Start of Record extracts

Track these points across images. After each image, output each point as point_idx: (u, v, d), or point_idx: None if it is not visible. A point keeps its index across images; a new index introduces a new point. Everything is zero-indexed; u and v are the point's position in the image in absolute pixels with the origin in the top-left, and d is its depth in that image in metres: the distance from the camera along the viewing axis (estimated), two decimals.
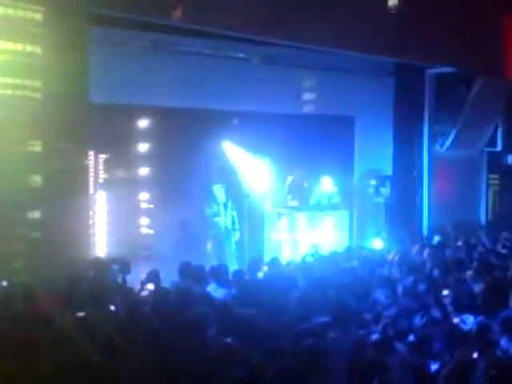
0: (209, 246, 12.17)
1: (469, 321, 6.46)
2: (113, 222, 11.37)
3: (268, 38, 10.48)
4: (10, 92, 7.91)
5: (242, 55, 11.58)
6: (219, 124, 12.14)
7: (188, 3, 9.10)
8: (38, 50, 8.10)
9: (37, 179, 8.10)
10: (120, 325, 6.03)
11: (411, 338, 5.78)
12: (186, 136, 11.62)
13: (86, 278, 7.74)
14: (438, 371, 5.30)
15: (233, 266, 10.31)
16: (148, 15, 9.05)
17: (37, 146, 8.11)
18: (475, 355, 5.39)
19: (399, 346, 5.68)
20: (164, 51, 10.69)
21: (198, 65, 11.01)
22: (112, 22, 9.25)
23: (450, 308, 7.04)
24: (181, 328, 5.80)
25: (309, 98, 13.03)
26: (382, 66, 13.32)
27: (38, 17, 8.08)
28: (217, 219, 12.12)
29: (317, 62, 12.32)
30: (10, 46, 7.91)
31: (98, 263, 8.43)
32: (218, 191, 12.18)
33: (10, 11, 7.89)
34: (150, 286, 7.77)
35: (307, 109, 12.99)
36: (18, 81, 7.98)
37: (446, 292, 7.45)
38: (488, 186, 15.58)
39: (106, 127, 10.30)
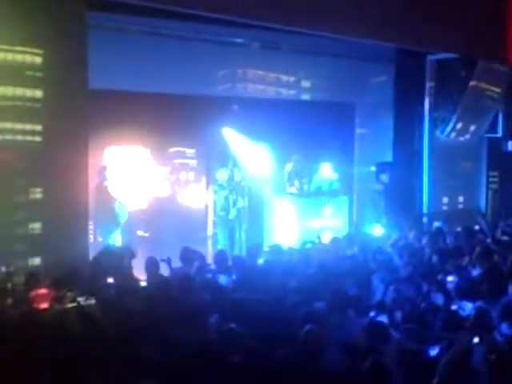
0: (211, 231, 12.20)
1: (467, 307, 6.47)
2: None
3: (266, 23, 10.40)
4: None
5: (241, 40, 11.52)
6: (219, 110, 12.10)
7: None
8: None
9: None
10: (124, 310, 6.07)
11: (409, 324, 5.77)
12: (186, 122, 11.61)
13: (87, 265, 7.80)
14: (436, 357, 5.31)
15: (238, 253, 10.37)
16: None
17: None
18: (475, 340, 5.39)
19: (396, 333, 5.67)
20: (163, 37, 10.63)
21: (197, 50, 10.96)
22: (110, 7, 9.19)
23: (446, 293, 7.05)
24: (182, 315, 5.82)
25: (309, 84, 12.99)
26: (382, 52, 13.25)
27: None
28: (221, 205, 12.14)
29: (317, 47, 12.25)
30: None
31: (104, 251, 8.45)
32: (222, 177, 12.18)
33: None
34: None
35: (307, 95, 12.95)
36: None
37: (450, 278, 7.44)
38: (488, 173, 15.56)
39: (103, 113, 10.25)
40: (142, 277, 7.85)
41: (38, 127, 8.26)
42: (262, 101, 12.28)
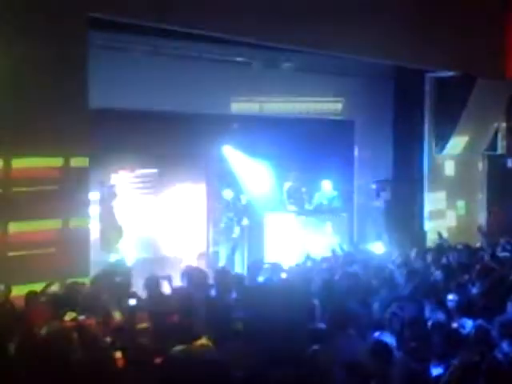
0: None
1: (467, 325, 6.47)
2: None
3: (268, 42, 10.49)
4: None
5: (242, 59, 11.59)
6: (219, 128, 12.15)
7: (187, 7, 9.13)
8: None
9: None
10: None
11: (412, 343, 5.76)
12: (186, 140, 11.66)
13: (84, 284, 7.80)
14: (439, 376, 5.30)
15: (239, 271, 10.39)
16: (147, 19, 9.07)
17: None
18: (476, 359, 5.37)
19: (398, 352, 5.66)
20: (164, 55, 10.70)
21: (198, 69, 11.03)
22: (112, 27, 9.25)
23: (447, 311, 7.03)
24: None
25: (309, 102, 13.03)
26: (382, 70, 13.33)
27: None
28: (227, 223, 12.17)
29: (317, 65, 12.32)
30: None
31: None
32: (227, 195, 12.22)
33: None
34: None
35: (307, 112, 12.99)
36: None
37: (451, 297, 7.43)
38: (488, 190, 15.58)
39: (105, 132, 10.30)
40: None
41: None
42: (261, 118, 12.32)
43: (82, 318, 6.42)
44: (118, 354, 5.41)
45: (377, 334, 5.99)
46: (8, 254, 7.99)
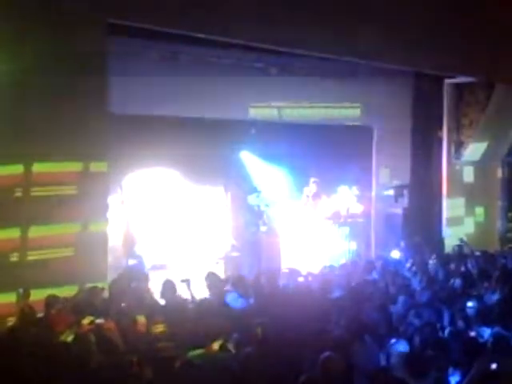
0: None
1: (485, 333, 6.41)
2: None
3: (287, 48, 10.50)
4: None
5: (259, 65, 11.60)
6: (237, 134, 12.18)
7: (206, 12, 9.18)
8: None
9: None
10: None
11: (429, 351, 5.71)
12: (205, 146, 11.71)
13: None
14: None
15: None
16: (167, 26, 9.12)
17: None
18: (493, 366, 5.33)
19: None
20: (182, 61, 10.75)
21: (217, 74, 11.07)
22: (132, 33, 9.31)
23: (466, 319, 6.98)
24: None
25: (327, 108, 13.02)
26: (400, 76, 13.28)
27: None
28: (249, 228, 12.19)
29: (335, 71, 12.31)
30: None
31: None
32: (252, 201, 12.24)
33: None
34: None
35: (326, 119, 12.98)
36: None
37: (470, 304, 7.37)
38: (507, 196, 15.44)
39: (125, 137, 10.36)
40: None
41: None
42: (279, 124, 12.33)
43: (99, 321, 6.45)
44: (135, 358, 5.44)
45: (393, 341, 5.96)
46: (28, 258, 8.05)
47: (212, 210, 12.75)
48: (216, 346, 5.75)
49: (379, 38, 10.80)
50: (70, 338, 5.92)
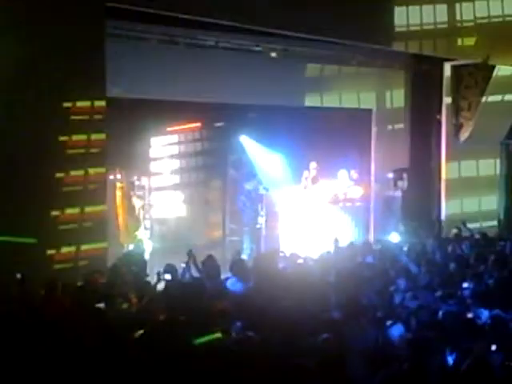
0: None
1: (483, 315, 6.45)
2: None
3: (287, 31, 10.48)
4: None
5: (258, 49, 11.57)
6: (236, 118, 12.17)
7: None
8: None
9: None
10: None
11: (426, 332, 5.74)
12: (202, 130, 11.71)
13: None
14: (454, 364, 5.30)
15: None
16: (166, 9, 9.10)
17: None
18: (493, 348, 5.37)
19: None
20: (181, 45, 10.72)
21: (215, 58, 11.04)
22: (129, 16, 9.29)
23: (463, 301, 7.02)
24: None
25: (325, 91, 13.02)
26: (398, 59, 13.26)
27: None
28: (249, 213, 12.21)
29: (333, 55, 12.28)
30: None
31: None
32: (250, 187, 12.25)
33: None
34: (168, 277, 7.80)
35: (324, 102, 12.98)
36: None
37: (465, 284, 7.42)
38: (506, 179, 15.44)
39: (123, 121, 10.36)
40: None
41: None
42: (278, 108, 12.31)
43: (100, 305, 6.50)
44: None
45: (389, 323, 6.00)
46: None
47: (211, 194, 12.75)
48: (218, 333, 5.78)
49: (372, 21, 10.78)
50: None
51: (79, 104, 8.51)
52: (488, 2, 13.35)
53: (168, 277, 7.75)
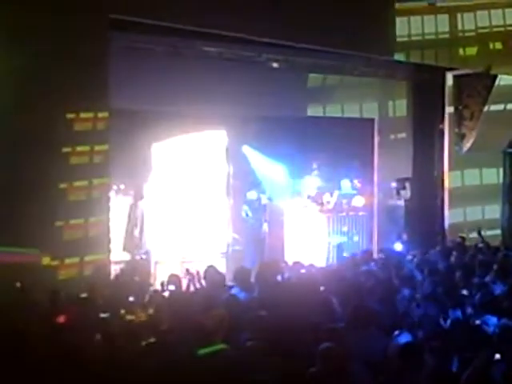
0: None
1: (491, 322, 6.42)
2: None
3: (290, 42, 10.51)
4: None
5: (260, 59, 11.61)
6: (238, 128, 12.19)
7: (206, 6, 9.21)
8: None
9: None
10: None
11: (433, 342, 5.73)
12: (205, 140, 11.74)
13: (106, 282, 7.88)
14: (458, 371, 5.28)
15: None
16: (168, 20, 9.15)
17: None
18: (497, 357, 5.35)
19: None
20: (183, 55, 10.76)
21: (217, 68, 11.08)
22: (132, 28, 9.34)
23: (469, 309, 7.00)
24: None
25: (328, 101, 13.05)
26: (401, 68, 13.29)
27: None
28: (252, 223, 12.22)
29: (335, 65, 12.32)
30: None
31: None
32: (252, 196, 12.25)
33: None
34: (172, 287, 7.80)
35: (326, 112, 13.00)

End of Record extracts

• [How to complete this task] Output all of the data exactly. Skip the pictures.

• [Output for this task]
Track these points across images. After each image, output each point as point_idx: (u, v, d), or point_idx: None if it is not visible. A point keeps its index across images; a new index introduces a new point. Everything is zero-indexed; u and v are the point's position in the image in absolute pixels with the origin in the top-left, and d is its depth in that image in metres: the distance from the camera along the viewing axis (estimated), two decimals.
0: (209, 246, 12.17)
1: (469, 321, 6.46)
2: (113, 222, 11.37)
3: (268, 38, 10.48)
4: (10, 92, 7.91)
5: (242, 55, 11.58)
6: (219, 124, 12.14)
7: (188, 3, 9.10)
8: (38, 50, 8.10)
9: (37, 179, 8.10)
10: (120, 325, 6.03)
11: (411, 338, 5.78)
12: (186, 136, 11.62)
13: (86, 278, 7.74)
14: (438, 371, 5.30)
15: (233, 266, 10.31)
16: (148, 15, 9.05)
17: (37, 146, 8.11)
18: (475, 355, 5.39)
19: (399, 346, 5.68)
20: (164, 51, 10.69)
21: (198, 65, 11.01)
22: (112, 22, 9.25)
23: (450, 308, 7.04)
24: (181, 328, 5.80)
25: (309, 98, 13.03)
26: (382, 66, 13.32)
27: (38, 17, 8.08)
28: (217, 219, 12.12)
29: (317, 62, 12.32)
30: (10, 46, 7.91)
31: (98, 263, 8.43)
32: (218, 191, 12.18)
33: (10, 11, 7.89)
34: (150, 286, 7.77)
35: (307, 109, 12.99)
36: (18, 81, 7.98)
37: (446, 292, 7.45)
38: (488, 186, 15.58)
39: (106, 127, 10.30)
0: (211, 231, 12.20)
1: (467, 307, 6.47)
2: None
3: (266, 23, 10.40)
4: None
5: (241, 40, 11.52)
6: (219, 110, 12.10)
7: None
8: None
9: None
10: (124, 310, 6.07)
11: (409, 324, 5.77)
12: (186, 122, 11.61)
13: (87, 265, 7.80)
14: (436, 357, 5.31)
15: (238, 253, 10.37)
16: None
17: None
18: (475, 340, 5.39)
19: (396, 333, 5.67)
20: (163, 37, 10.63)
21: (197, 50, 10.96)
22: (110, 7, 9.19)
23: (446, 293, 7.05)
24: (182, 315, 5.82)
25: (309, 84, 12.99)
26: (382, 52, 13.25)
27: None
28: (221, 205, 12.14)
29: (317, 47, 12.25)
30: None
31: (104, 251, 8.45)
32: (222, 177, 12.18)
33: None
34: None
35: (307, 95, 12.95)
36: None
37: (450, 278, 7.44)
38: (488, 173, 15.56)
39: (103, 113, 10.25)
40: (142, 277, 7.85)
41: (38, 127, 8.26)
42: (262, 101, 12.28)
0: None
1: (467, 325, 6.47)
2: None
3: (268, 42, 10.49)
4: None
5: (242, 59, 11.59)
6: (219, 128, 12.15)
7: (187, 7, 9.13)
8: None
9: None
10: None
11: (412, 343, 5.76)
12: (186, 140, 11.66)
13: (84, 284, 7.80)
14: (439, 376, 5.30)
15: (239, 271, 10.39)
16: (147, 19, 9.07)
17: None
18: (476, 359, 5.37)
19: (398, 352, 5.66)
20: (164, 55, 10.70)
21: (198, 69, 11.03)
22: (112, 27, 9.25)
23: (447, 311, 7.03)
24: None
25: (309, 102, 13.03)
26: (382, 70, 13.33)
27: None
28: (227, 223, 12.17)
29: (317, 65, 12.32)
30: None
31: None
32: (227, 195, 12.22)
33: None
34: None
35: (307, 112, 12.99)
36: None
37: (451, 297, 7.43)
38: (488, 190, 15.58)
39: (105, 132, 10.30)
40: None
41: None
42: (261, 118, 12.32)
43: (82, 318, 6.42)
44: (118, 354, 5.41)
45: (377, 334, 5.99)
46: (8, 254, 7.99)
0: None
1: (485, 333, 6.41)
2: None
3: (287, 48, 10.50)
4: None
5: (259, 65, 11.60)
6: (237, 134, 12.18)
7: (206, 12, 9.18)
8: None
9: None
10: None
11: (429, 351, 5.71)
12: (205, 146, 11.71)
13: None
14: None
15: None
16: (167, 26, 9.12)
17: None
18: (493, 366, 5.33)
19: None
20: (182, 61, 10.75)
21: (217, 74, 11.07)
22: (132, 33, 9.31)
23: (466, 319, 6.98)
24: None
25: (327, 108, 13.02)
26: (400, 76, 13.28)
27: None
28: (249, 228, 12.19)
29: (335, 71, 12.31)
30: None
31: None
32: (252, 201, 12.24)
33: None
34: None
35: (326, 119, 12.98)
36: None
37: (470, 304, 7.37)
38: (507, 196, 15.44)
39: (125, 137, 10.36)
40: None
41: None
42: (279, 124, 12.33)
43: (99, 321, 6.45)
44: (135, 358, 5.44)
45: (393, 341, 5.96)
46: (28, 258, 8.05)
47: (212, 210, 12.75)
48: (216, 346, 5.75)
49: (379, 38, 10.80)
50: (70, 338, 5.92)
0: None
1: (483, 315, 6.45)
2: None
3: (287, 31, 10.48)
4: None
5: (258, 49, 11.57)
6: (236, 118, 12.17)
7: None
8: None
9: None
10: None
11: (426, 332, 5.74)
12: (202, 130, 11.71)
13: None
14: (454, 364, 5.30)
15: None
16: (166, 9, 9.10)
17: None
18: (493, 348, 5.37)
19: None
20: (181, 45, 10.72)
21: (215, 58, 11.04)
22: (129, 16, 9.29)
23: (463, 301, 7.02)
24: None
25: (325, 91, 13.02)
26: (398, 59, 13.26)
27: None
28: (249, 213, 12.21)
29: (333, 55, 12.28)
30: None
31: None
32: (250, 187, 12.25)
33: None
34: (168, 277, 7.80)
35: (324, 102, 12.98)
36: None
37: (465, 284, 7.42)
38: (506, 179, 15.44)
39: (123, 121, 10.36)
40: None
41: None
42: (278, 108, 12.31)
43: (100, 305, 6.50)
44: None
45: (389, 323, 6.00)
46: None
47: (211, 194, 12.75)
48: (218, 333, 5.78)
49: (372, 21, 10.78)
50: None
51: (79, 104, 8.51)
52: (488, 2, 13.35)
53: (168, 277, 7.75)
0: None
1: (491, 322, 6.42)
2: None
3: (290, 42, 10.51)
4: None
5: (260, 59, 11.61)
6: (238, 128, 12.19)
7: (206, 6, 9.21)
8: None
9: None
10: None
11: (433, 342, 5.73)
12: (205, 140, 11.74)
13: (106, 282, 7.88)
14: (458, 371, 5.28)
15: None
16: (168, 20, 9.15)
17: None
18: (497, 357, 5.35)
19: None
20: (183, 55, 10.76)
21: (217, 68, 11.08)
22: (132, 28, 9.34)
23: (469, 309, 7.00)
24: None
25: (328, 101, 13.05)
26: (401, 68, 13.29)
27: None
28: (252, 223, 12.22)
29: (335, 65, 12.32)
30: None
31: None
32: (252, 196, 12.25)
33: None
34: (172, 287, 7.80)
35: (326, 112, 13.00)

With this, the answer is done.